Che cosa si porta dietro del suo lungo iter giudiziario, dal quale lei è uscito perfettamente scagionato da tutto?
"Un grande dolore rispetto al partito che ho contribuito a fondare".
Non si è sentito difeso a sufficienza?
"Mi sarebbero bastate due frasi, che non ci sono state. La prima: abbiamo fiducia nella magistratura".
La seconda?
"Doveva seguire immediatamente la prima: abbiamo fiducia in Antonio Bassolino, ci conosciamo da tempo e sappiamo che non può aver fatto niente di male o di illegale. Non hanno mai detto queste due frasi assieme".
Perché la sinistra non riesce a uscire dalla soggezione dei pm?
"Non è solo un problema della sinistra. Il tema vero di questi ultimi anni è che la lotta politica si deve fare con la politica e non con l’arma giudiziaria. Sarebbe già questo un grande passo in avanti".
Però la destra è uscita spesso a pezzi da questo rapporto malato, più della sinistra.
"Parlo in generale, mi riferisco ad esempio all’aspetto mediatico".
Di una riforma della giustizia si sta iniziando a discutere. Ha suggerimenti per ministro il Cartabia?
"Il punto fondamentale è la durata dei processi. Siamo in condizioni assurde. Processo giusto in tempi giusti".
I pm hanno troppo potere?
"Nell’ordinamento attuale i rapporti sono squilibrati da tempo".
La rinuncia di Zingaretti a Roma pare aver fatto saltare l’alleanza Pd-5S. Lei ci ha mai creduto?
"Ci troviamo nel bel mezzo di un terremoto politico ancora in fase di assestamento.
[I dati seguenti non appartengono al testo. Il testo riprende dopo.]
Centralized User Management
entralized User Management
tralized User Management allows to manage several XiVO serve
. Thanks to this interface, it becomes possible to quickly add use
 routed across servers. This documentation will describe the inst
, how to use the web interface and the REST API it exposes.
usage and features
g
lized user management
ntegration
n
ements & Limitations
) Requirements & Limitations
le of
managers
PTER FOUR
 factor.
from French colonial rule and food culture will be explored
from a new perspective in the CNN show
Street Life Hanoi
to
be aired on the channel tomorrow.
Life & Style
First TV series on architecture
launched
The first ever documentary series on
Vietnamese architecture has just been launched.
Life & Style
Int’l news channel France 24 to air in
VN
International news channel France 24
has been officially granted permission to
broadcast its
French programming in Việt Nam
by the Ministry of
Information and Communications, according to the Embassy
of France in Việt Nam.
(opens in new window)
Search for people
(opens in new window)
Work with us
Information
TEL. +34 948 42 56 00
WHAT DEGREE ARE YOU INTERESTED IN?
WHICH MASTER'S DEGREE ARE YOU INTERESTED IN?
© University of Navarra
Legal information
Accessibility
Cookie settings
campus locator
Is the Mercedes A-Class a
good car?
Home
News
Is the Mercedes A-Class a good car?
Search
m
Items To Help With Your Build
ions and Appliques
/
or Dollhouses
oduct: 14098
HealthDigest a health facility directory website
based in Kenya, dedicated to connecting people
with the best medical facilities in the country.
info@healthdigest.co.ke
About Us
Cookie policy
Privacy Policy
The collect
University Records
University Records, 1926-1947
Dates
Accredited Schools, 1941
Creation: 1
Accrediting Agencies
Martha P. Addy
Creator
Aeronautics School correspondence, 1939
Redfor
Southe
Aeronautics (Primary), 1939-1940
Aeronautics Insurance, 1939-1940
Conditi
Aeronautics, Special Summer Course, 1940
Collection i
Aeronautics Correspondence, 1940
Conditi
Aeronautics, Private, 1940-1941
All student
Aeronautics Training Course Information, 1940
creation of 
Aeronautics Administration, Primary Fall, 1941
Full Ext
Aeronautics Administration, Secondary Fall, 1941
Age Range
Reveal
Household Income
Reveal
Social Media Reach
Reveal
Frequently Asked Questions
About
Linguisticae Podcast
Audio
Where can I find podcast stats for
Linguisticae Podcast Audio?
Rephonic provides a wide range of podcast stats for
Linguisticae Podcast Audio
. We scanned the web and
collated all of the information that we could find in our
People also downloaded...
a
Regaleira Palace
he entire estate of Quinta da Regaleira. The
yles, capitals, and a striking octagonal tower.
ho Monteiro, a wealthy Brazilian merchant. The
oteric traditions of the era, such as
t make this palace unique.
Pensi alla situazione di tre anni fa, con i grillini al 33 per cento, la Lega al 17, la Meloni al 4. Quante cose sono cambiate, e quante ne cambieranno velocemente ancora".
Il Pd ha così insistito nell’alleanza con i Cinquestelle.
"Il primo problema per il Pd non sono i Cinquestelle, ma è riprendere contatto con buona parte della società italiana. Se una grande forza popolare non riesce a smuoversi dal venti per cento significa che non è una forza popolare".
Nel 2008 Veltroni prese 12 milioni di voti, adesso il Pd ne ha circa sei milioni.
"Il punto è proprio questo. Per dirsi popolari non devi scendere sotto il 30 per cento".
E invece pare che Letta voglia candidare a Roma e Napoli tecnocrati europeisti ed ex rettori. Persone degnissime, ma insomma tutta gente da Ztl.
"Io sto in piazza dalla mattina alla sera, e ci stavo anche da sindaco".
Che differenza c’è tra il populismo che imputate alla destra e l’essere popolari?
"Essere popolari significa rappresentare tutta la società, e non rinchiudersi".